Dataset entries

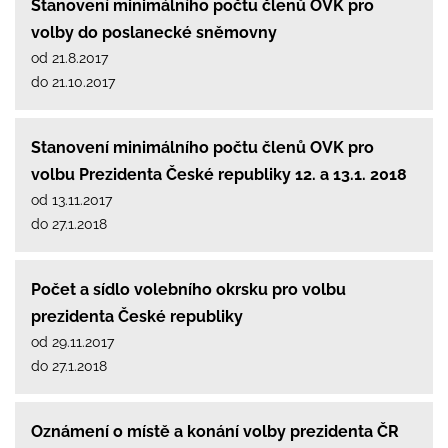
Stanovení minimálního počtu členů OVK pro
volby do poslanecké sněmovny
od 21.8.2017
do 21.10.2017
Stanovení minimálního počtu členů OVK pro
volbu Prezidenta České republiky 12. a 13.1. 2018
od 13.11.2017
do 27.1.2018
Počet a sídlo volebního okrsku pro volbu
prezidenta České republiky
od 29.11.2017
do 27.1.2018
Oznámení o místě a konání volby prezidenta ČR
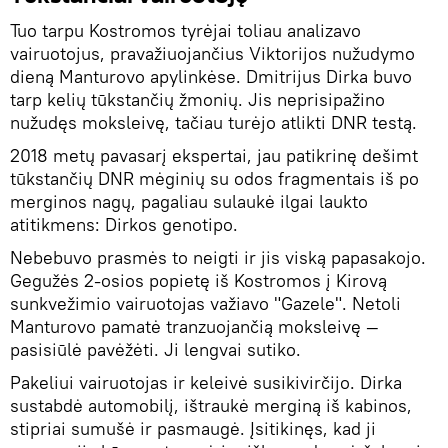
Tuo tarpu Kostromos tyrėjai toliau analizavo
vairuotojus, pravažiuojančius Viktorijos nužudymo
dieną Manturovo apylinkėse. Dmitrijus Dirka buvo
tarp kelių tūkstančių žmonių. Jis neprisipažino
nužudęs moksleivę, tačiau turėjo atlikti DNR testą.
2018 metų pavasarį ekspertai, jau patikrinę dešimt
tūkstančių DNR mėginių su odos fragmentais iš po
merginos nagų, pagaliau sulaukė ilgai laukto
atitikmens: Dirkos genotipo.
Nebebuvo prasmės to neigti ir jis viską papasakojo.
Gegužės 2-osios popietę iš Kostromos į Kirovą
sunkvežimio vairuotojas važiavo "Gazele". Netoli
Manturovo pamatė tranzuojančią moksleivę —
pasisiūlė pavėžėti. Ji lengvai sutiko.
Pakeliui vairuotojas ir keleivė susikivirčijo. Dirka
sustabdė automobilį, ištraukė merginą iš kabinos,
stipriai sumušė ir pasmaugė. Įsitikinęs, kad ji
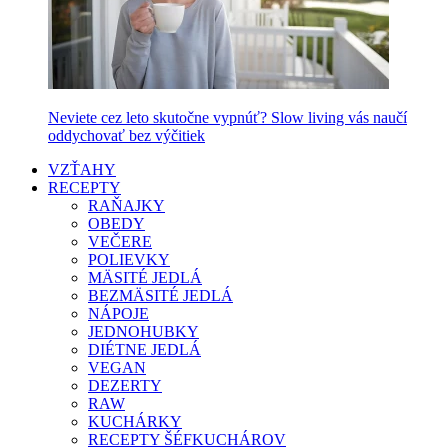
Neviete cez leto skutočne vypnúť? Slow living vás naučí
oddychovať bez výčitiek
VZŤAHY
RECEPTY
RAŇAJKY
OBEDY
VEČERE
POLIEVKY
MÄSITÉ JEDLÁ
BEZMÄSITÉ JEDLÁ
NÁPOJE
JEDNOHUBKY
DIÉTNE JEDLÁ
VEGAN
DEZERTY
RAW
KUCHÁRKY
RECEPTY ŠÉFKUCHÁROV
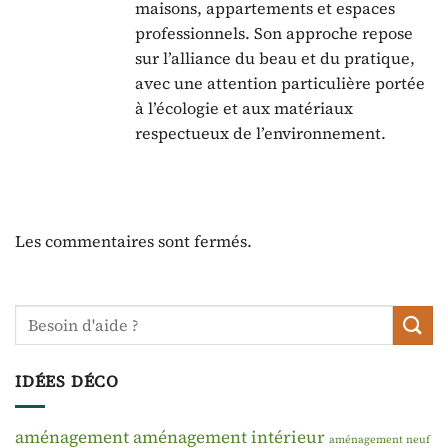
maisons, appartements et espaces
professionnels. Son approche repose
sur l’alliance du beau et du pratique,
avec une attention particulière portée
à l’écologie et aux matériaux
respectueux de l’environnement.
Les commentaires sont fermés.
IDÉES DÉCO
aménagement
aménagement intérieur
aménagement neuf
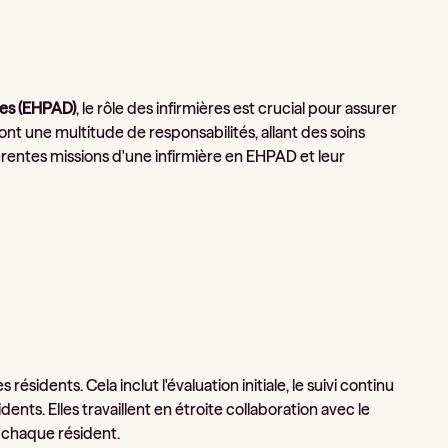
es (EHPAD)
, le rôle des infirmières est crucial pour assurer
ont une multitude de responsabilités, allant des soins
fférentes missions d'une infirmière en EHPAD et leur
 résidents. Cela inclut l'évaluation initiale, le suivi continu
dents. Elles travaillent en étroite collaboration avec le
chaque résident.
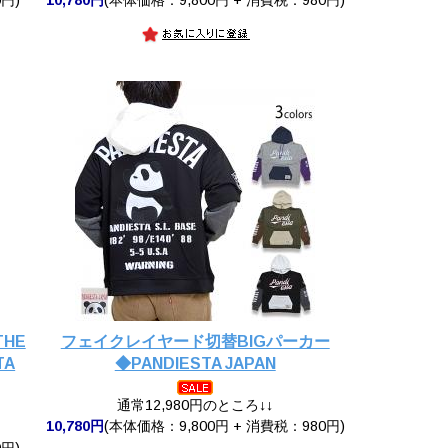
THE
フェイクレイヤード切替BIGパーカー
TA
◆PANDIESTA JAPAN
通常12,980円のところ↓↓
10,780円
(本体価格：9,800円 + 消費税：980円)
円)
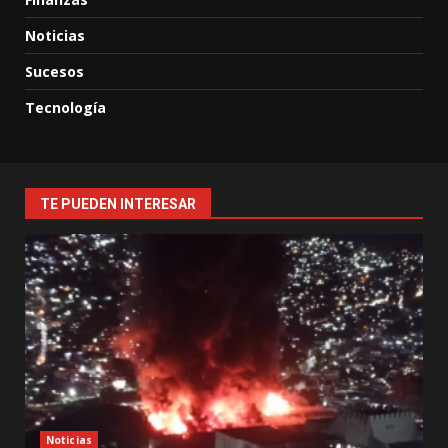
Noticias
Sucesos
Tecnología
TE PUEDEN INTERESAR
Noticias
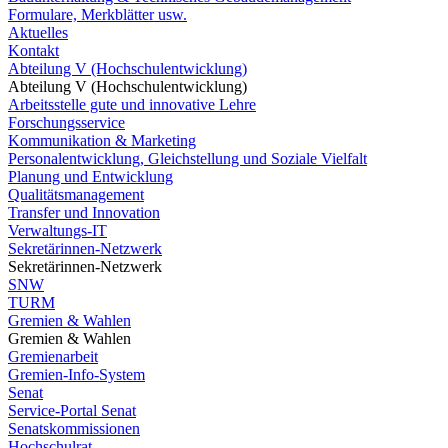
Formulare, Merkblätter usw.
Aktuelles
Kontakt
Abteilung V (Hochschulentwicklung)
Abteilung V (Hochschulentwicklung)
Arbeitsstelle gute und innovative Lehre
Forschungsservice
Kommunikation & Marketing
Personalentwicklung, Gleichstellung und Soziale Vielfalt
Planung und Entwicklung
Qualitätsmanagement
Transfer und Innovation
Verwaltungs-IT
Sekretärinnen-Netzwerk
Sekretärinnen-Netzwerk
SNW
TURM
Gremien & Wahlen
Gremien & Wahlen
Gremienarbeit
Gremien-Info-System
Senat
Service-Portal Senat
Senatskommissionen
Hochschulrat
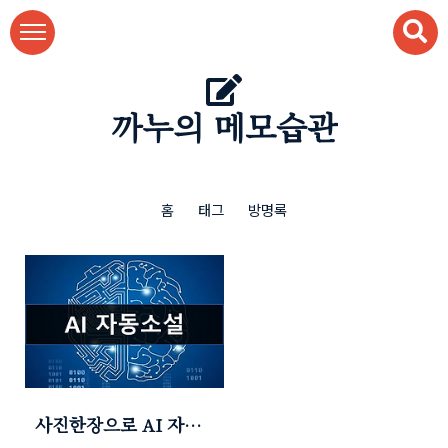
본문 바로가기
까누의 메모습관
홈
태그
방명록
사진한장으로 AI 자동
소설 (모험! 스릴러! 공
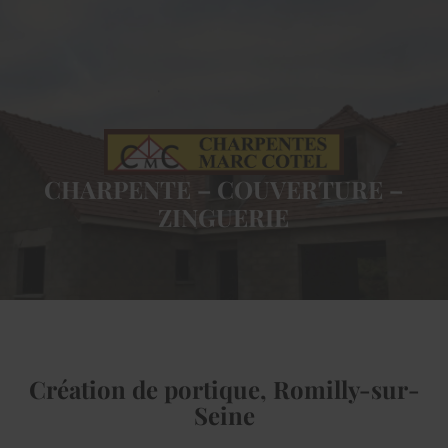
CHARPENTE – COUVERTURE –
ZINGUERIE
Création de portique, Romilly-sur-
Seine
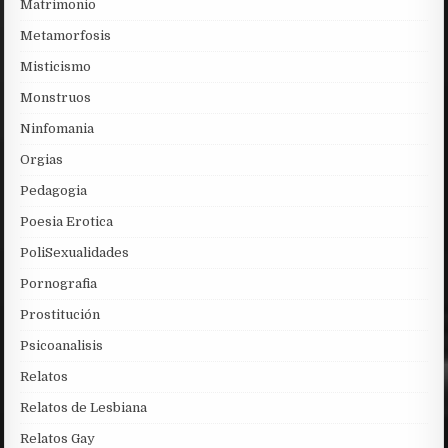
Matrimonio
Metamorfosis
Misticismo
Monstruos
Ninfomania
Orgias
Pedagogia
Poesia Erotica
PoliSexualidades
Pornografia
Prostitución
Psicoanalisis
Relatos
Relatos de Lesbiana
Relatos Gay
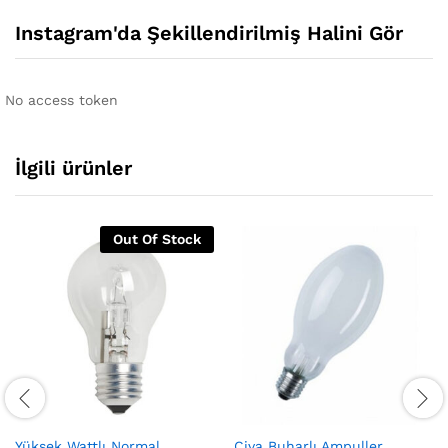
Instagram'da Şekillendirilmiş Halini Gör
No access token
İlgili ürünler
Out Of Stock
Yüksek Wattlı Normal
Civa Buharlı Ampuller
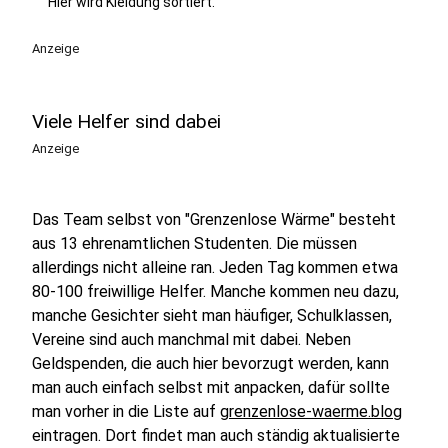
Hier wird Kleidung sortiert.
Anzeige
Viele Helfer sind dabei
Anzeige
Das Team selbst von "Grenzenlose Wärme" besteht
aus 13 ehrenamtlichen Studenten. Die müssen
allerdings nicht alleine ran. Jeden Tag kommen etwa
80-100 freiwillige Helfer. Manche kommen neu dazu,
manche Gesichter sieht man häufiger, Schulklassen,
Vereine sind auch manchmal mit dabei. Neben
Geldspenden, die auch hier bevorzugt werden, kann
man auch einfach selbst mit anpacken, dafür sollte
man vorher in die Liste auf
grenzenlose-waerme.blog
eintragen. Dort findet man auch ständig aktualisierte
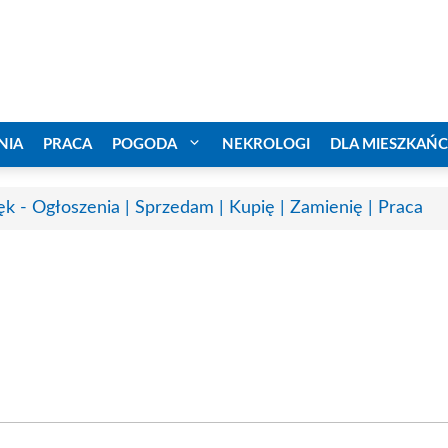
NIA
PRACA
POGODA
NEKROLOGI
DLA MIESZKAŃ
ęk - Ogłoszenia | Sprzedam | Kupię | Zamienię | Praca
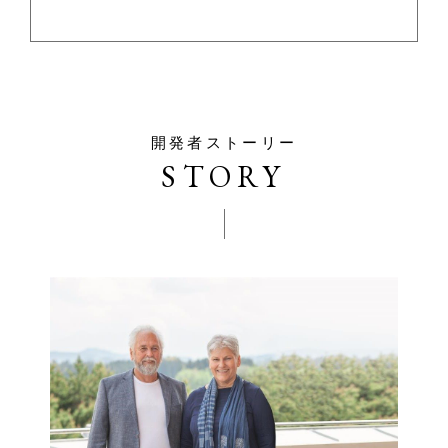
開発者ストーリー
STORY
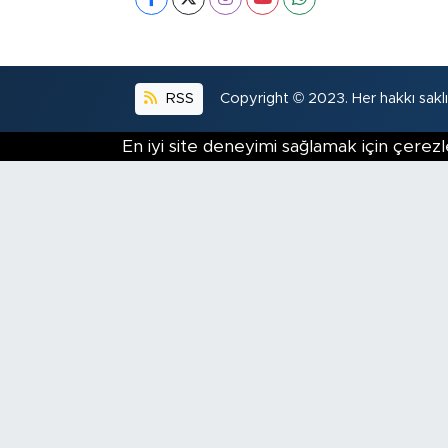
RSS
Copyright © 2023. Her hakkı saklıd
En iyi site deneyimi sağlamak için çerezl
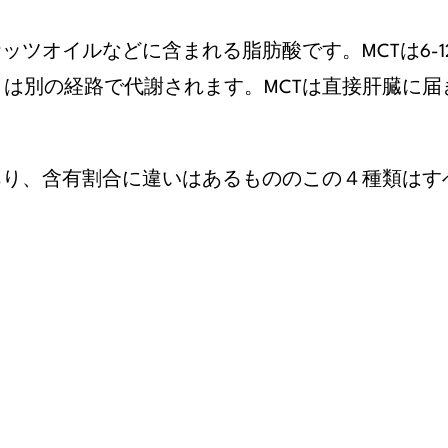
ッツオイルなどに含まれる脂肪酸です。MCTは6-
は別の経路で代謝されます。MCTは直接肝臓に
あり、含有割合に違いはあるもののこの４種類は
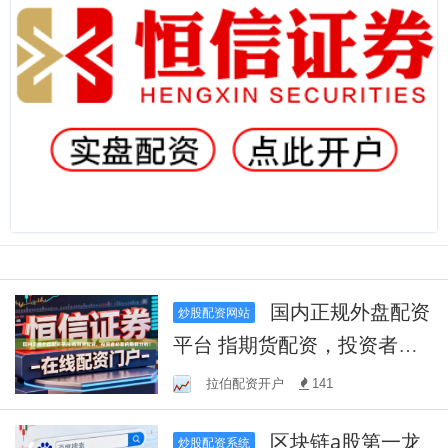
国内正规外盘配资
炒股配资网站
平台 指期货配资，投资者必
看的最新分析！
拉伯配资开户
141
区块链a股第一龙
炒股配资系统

§ WORK REQUIRED
Whenever a line above includes the string "moksleivę", copy it.

§ RESPONSE FOR THIS EXERCISE
nužudęs moksleivę, tačiau turėjo atlikti DNR testą.
Manturovo pamatė tranzuojančią moksleivę —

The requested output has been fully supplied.